As already state above, it is the broad impression conveyed by the libel that has to be considered and not the meaning of each word under analysis.
Finally, it is settled law that the words to be actionable must input in the plaintiff a criminal offence (per Alderson B in Heming v. Power (1842) to M & W at page 570). No crime or offence was pleaded and none was given in evidence.
Parties are bound by their pleadings and since no crime or offence was pleaded none can be given in evidence. From our reading of the publication, we are unable to agree with Counsel for the appellant that the publication Exhibit 1 tendered in evidence on the face of it disclosed any criminal offence. With regard to the necessity for pleading the crime or offence alleged, Lord Devlin in the last two concluding paragraphs of his judgement in Lewis v. Daily Telegraph Ltd. At p. 286-287 said:
“In the result, I thing that all Your Lordships are now clearly of the opinion that the judge must rule whether the words are capable of bearing each of the defamatory meanings, if there be more than one, put forward by the plaintiff.

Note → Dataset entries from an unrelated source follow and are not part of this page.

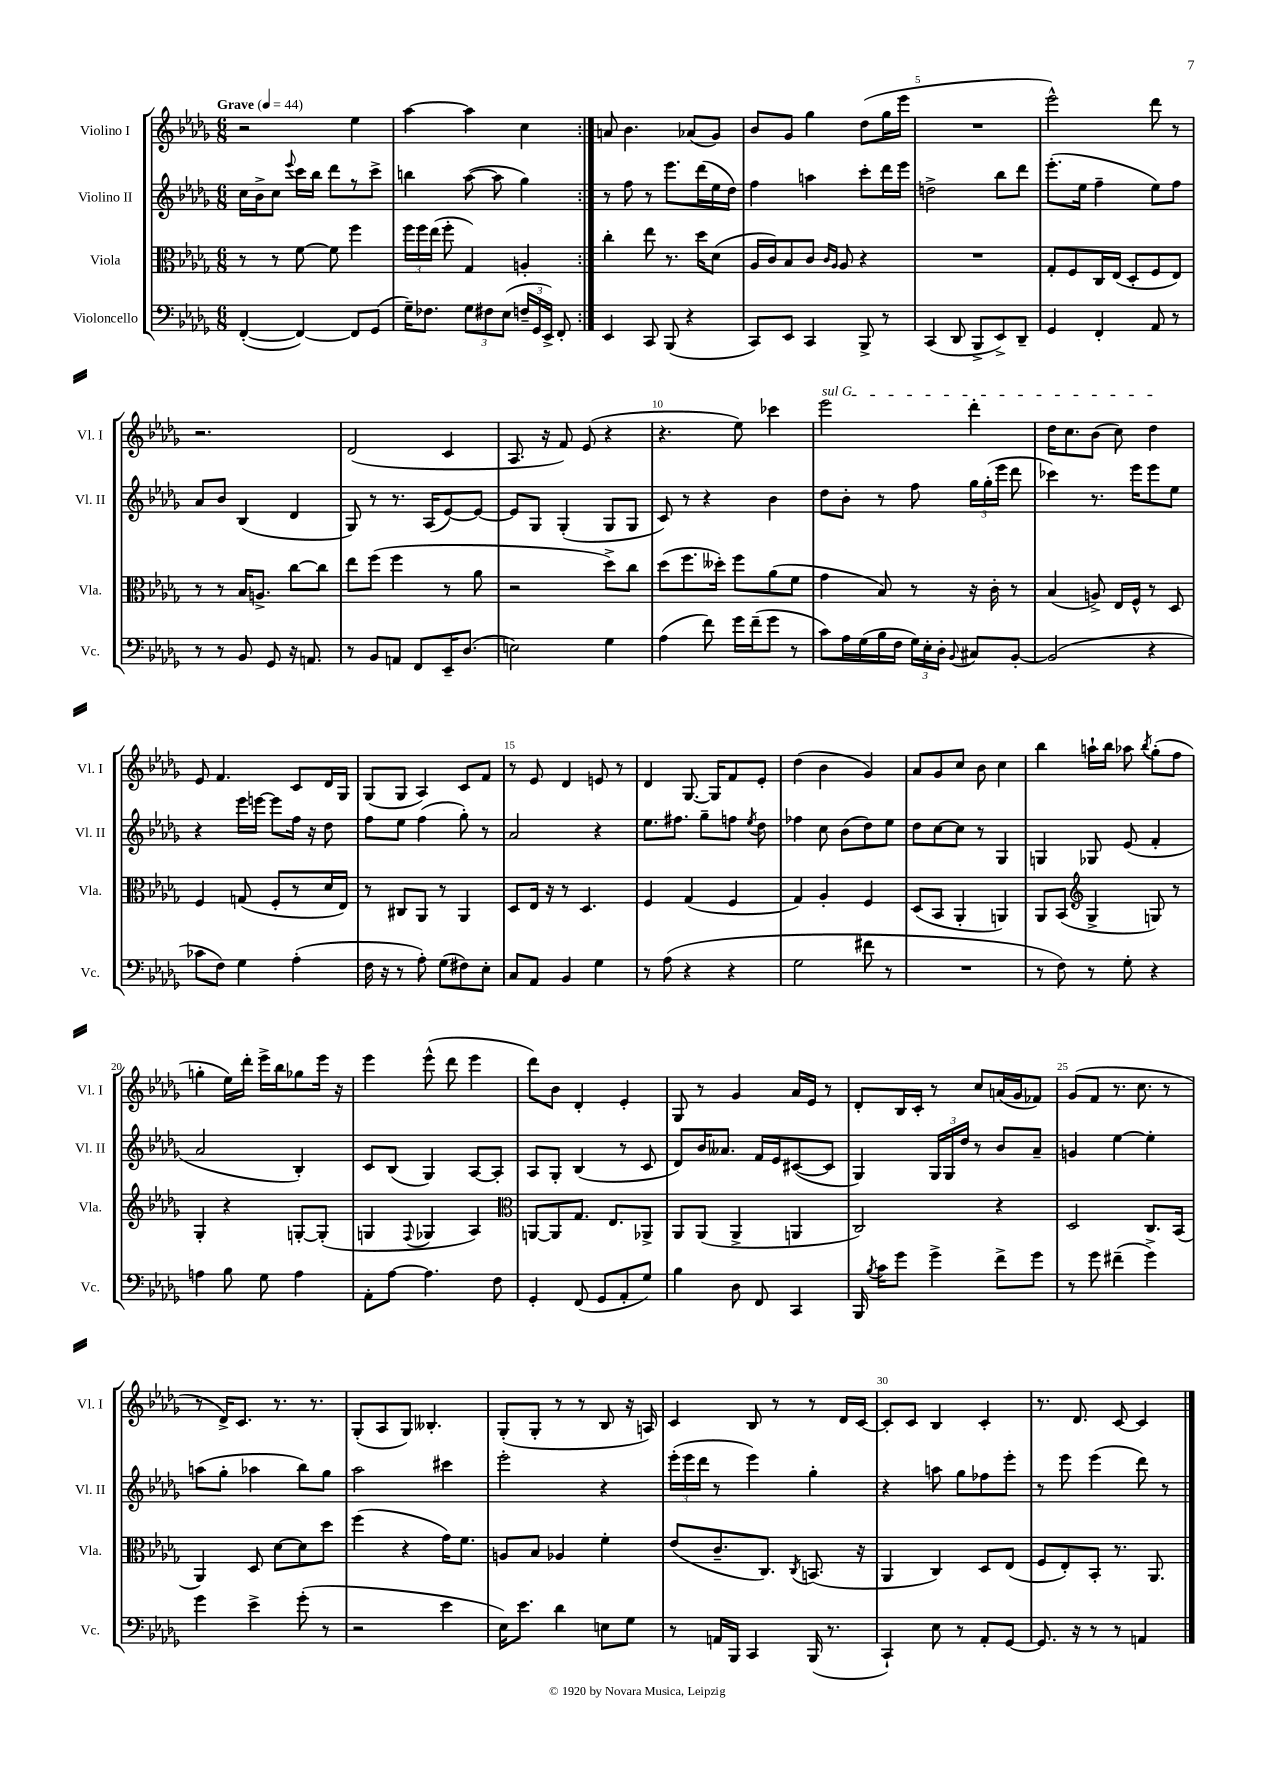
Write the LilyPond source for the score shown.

<<
\new StaffGroup <<
\new Staff = "s0" \with { instrumentName = "Violino I" shortInstrumentName = "Vl. I" } {
    \clef treble \key des \major \numericTimeSignature \time 6/8 \tempo "Grave" 4 = 44
    \autoBeamOff \repeat volta 2 { r2 ees''4 |
    aes''4~ aes''4 c''4 | }
    a'8 bes'4. aes'8[( ges'8]) |
    bes'8[ ges'8] ges''4 des''8[( ges''16 ees'''16] |
    R2. |
    ees'''2-^) des'''8 r8 |
    r2. |
    des'2( c'4 |
    aes8. r16 f'8) ees'8( r4 |
    r4. ees''8) ces'''4 |
    \once \override TextSpanner.bound-details.left.text = \markup { \italic "sul G" } ees'''2\startTextSpan des'''4-. |
    des''16[ c''8. bes'8]( c''8) des''4\stopTextSpan |
    ees'8 f'4. c'8[ des'16 ges16] |
    ges8[( ges8] aes4) c'8[ f'8] |
    r8 ees'8 des'4 e'8 r8 |
    des'4 ges8.~ ges16[ f'8 ees'8]-. |
    des''4( bes'4 ges'4) |
    aes'8[ ges'8 c''8] bes'8 c''4 |
    bes''4 a''16[-! bes''16] aes''8 \acciaccatura { bes''8 } ges''8[-.( f''8] |
    g''4-. ees''16[) des'''16]-. ees'''16[-> bes''16 ges''8 ees'''16] r16 |
    ees'''4 ees'''8-^( des'''8 ees'''4 |
    des'''8[) bes'8] des'4-. ees'4-. |
    ges8 r8 ges'4 aes'16[ ees'16] r8 |
    des'8[-. bes16 c'16]-. r8 c''8[ a'16( ges'16 fes'8]) |
    ges'8[( f'8] r8. c''8. r8 |
    r8 des'16[->) c'8.] r8. r8. |
    ges8[-.( aes8 ges8]) beses4.-. |
    ges8[-.( ges8]-. r8 r8 bes8 r16 a16) |
    c'4 bes8 r8 r8 des'16[ c'16]~ |
    c'8[-. c'8] bes4 c'4-. |
    r8. des'8. c'8~ c'4 \bar "|." |
}
\new Staff = "s1" \with { instrumentName = "Violino II" shortInstrumentName = "Vl. II" } {
    \clef treble \key des \major \numericTimeSignature \time 6/8
    \autoBeamOff \repeat volta 2 { c''16[ bes'16-> c''8] \appoggiatura { ees'''8 } c'''16[ bes''16] des'''8[ r8 c'''8]-> |
    b''4 aes''8~( aes''8 ges''4) | }
    r8 f''8 r8 ees'''8.[ des'''16( ees''16 des''16]) |
    f''4 a''4 c'''8[-. des'''16 ees'''16] |
    d''2-> bes''8[ des'''8] |
    ees'''8.[-.( ees''16] f''4-- ees''8[) f''8] |
    aes'8[ bes'8] bes4( des'4 |
    ges8) r8 r8. aes16[( ees'8~) ees'8]~ |
    ees'8[ ges8] ges4-.( ges8[ ges8] |
    c'8) r8 r4 bes'4 |
    des''8[ bes'8]-. r8 f''8 \tuplet 3/2 { ges''16[ ges''16-.( ees'''16] } des'''8 |
    ces'''4) r8. ees'''16[ ees'''8 ees''8] |
    r4 ees'''16[ e'''16]~ e'''8[ f''16] r16 des''8 |
    f''8[ ees''8] f''4( ges''8-.) r8 |
    aes'2 r4 |
    ees''8.[ fis''8.] ges''8[-- f''8] \acciaccatura { ees''8 } des''8 |
    fes''4 c''8 bes'8[( des''8) ees''8] |
    des''8[ c''8~ c''8] r8 ges4 |
    g4 ges8 ees'8( f'4-. |
    aes'2 bes4-.) |
    c'8[ bes8]( ges4) aes8[~ aes8]-. |
    aes8[ ges8]-. bes4( r8 c'8 |
    des'8[) bes'16 aeses'8.] f'16[ ees'16 cis'8~( cis'8] |
    ges4) \tuplet 3/2 { ges16[ ges16 des''16] } r8 bes'8[ aes'8]-- |
    g'4 ees''4~ ees''4-. |
    a''8[( ges''8]-. aes''4 bes''8[) ges''8] |
    aes''2 cis'''4 |
    ees'''2-. r4 |
    \tuplet 3/2 { ees'''16[-.( ees'''16 des'''16] } r8 ees'''4) ges''4-. |
    r4 a''8 ges''8[ fes''8 ees'''8]-. |
    r8 ees'''8 ees'''4( des'''8) r8 \bar "|." |
}
\new Staff = "s2" \with { instrumentName = "Viola" shortInstrumentName = "Vla." } {
    \clef alto \key des \major \numericTimeSignature \time 6/8
    \autoBeamOff \repeat volta 2 { r8 r8 f'8~ f'8 f''4 |
    \tuplet 3/2 { f''16[ f''16 ees''16]( } f''8-. ges4) a4-. | }
    c''4-. ees''8 r8. des''16[ des'8]( |
    aes16[ c'16) bes8 c'8] \grace { c'16[ aes16] } aes8 r4 |
    R2. |
    ges8[-. f8 c16 ees16]( des8[-. f8 ees8]) |
    r8 r8 bes16[ a8.]-> c''8[~ c''8] |
    ees''8[ f''8]( f''4 r8 aes'8 |
    r2 des''8[->) c''8] |
    des''8[( f''8. deses''16]-.) f''8[ aes'8( f'8] |
    ges'4 bes8) r8 r16 c'16-. r8 |
    bes4( a8->) ees16[ f16]-^ r8 des8 |
    f4 g8( f8[-. r8 des'16 ees16]) |
    r8 cis8[ aes,8] r8 aes,4 |
    des8[ ees16] r16 r8 des4. |
    f4 ges4( f4 |
    ges4) aes4-. f4 |
    des8[( bes,8] aes,4-. a,4) |
    aes,8[ bes,8]( \clef treble ges4-> g8) r8 |
    ges4-. r4 g8[~-. g8]-.( |
    g4 \appoggiatura { f8 } ges4 aes4) |
    \clef alto a,8[~ a,8 ges8.] ees8.[ aes,8]-> |
    aes,8[ aes,8]( aes,4-> a,4 |
    c2) r4 |
    des2 c8.[ bes,16]( |
    aes,4) des8 des'8[~ des'8 des''8] |
    f''4( r4 ges'16[) f'8.] |
    a8[ bes8] aes4 f'4-. |
    ees'8[( c'8.-- c8.]) \acciaccatura { c8 } b,8.( r16 |
    aes,4 c4) des8[ ees8]( |
    f8[ ees8-.) bes,8]-. r8. aes,8. \bar "|." |
}
\new Staff = "s3" \with { instrumentName = "Violoncello" shortInstrumentName = "Vc." } {
    \clef bass \key des \major \numericTimeSignature \time 6/8
    \autoBeamOff \repeat volta 2 { f,4~-.( f,4~) f,8[ ges,8]( |
    ges16[--) fes8.] \tuplet 3/2 { ges8[ fis8 ees8]( } \tuplet 3/2 { f16[-- ges,16 ees,16]->) } f,8-. | }
    ees,4 c,8 bes,,8( r4 |
    c,8[) ees,8] c,4 bes,,8-> r8 |
    c,4( des,8 bes,,8[-> ees,8->) des,8]-- |
    ges,4 f,4-. aes,8 r8 |
    r8 r8 bes,8 ges,8 r16 a,8. |
    r8 bes,8[ a,8] f,8[ ees,16-- des8.]( |
    e2) ges4 |
    aes4( f'8) ges'16[ f'16--( ges'8] r8 |
    c'8[) aes16 ges16( bes16 f16] \tuplet 3/2 { ges16[) ees16-. des16]-. } \appoggiatura { bes,8 } cis8[ bes,8]~-. |
    bes,2( r4 |
    ces'8[ f8]) ges4 aes4-.( |
    f16 r16 r8 aes8-.) ges8[( fis8) ees8]-. |
    c8[ aes,8] bes,4 ges4 |
    r8 aes8( r4 r4 |
    ges2 fis'8 r8 |
    R2. |
    r8 f8) r8 ges8-. r4 |
    a4 bes8 ges8 a4 |
    aes,8[-. aes8]~ aes4. f8 |
    ges,4-. f,8( ges,8[ aes,8-. ges8]) |
    bes4 des8 f,8 c,4 |
    bes,,16 \acciaccatura { bes8 } c'16[ ges'8] ges'4-> f'8[-> ges'8] |
    r8 ges'8 fis'4--( ges'4->) |
    ges'4 ees'4-> ges'8-.( r8 |
    r2 ees'4 |
    ees16[) ees'8.] des'4 e8[ ges8] |
    r8 a,16[ bes,,16] c,4 bes,,16( r8. |
    c,4-!) ees8 r8 aes,8[-. ges,8]~ |
    ges,8. r16 r8 r8 a,4 \bar "|." |
}
>>
>>
\layout { \context { \Score \override BarNumber.break-visibility = ##(#f #t #t) barNumberVisibility = #(every-nth-bar-number-visible 5) } }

This supports indirectly my view on the desirability of pleading different meanings. If the plaintiff can get before the jury only those meanings which the judge rules as capable of being defamatory, there are good reasons for having the meanings alleged set out precisely as part of the record”.
We pause here to draw attention again to the passage in the judgement of the learned trial judge which reads;
“In my capacity as a judge, I am of the opinion that the said words complained of states as they are out of con are capable of conveying defamatory meaning but in my position as a jury, I take into consideration the letters, figures and words, all very bold, which form the heading of the publication to wit 2000pounds suit Adjourned” and the paragraphs which follow the words in question and I doubt if they in fact convey a defamatory meaning”.
Our reading of the passage leaves us with the settled view that, although he has not done so in a very satisfactory manner, he was saying in effect that the publication, when read as a whole, was incapable of conveying to a reasonable jury any defamatory meaning.
Even if the above passage were to be regarded as a misdirection, the Court of appeal is not bound to grant a new trial on the ground of misdirection where no substantial wrong or miscarriage of justice has thereby been occasioned; and we find none here. (See Art. 1396 of Gatley on libel and Slander 7th Ed. P. 572-573). Accordingly, the grounds of appeal fail
We find no merit in this appeal and we hereby dismiss it with costs assessed at N175.00.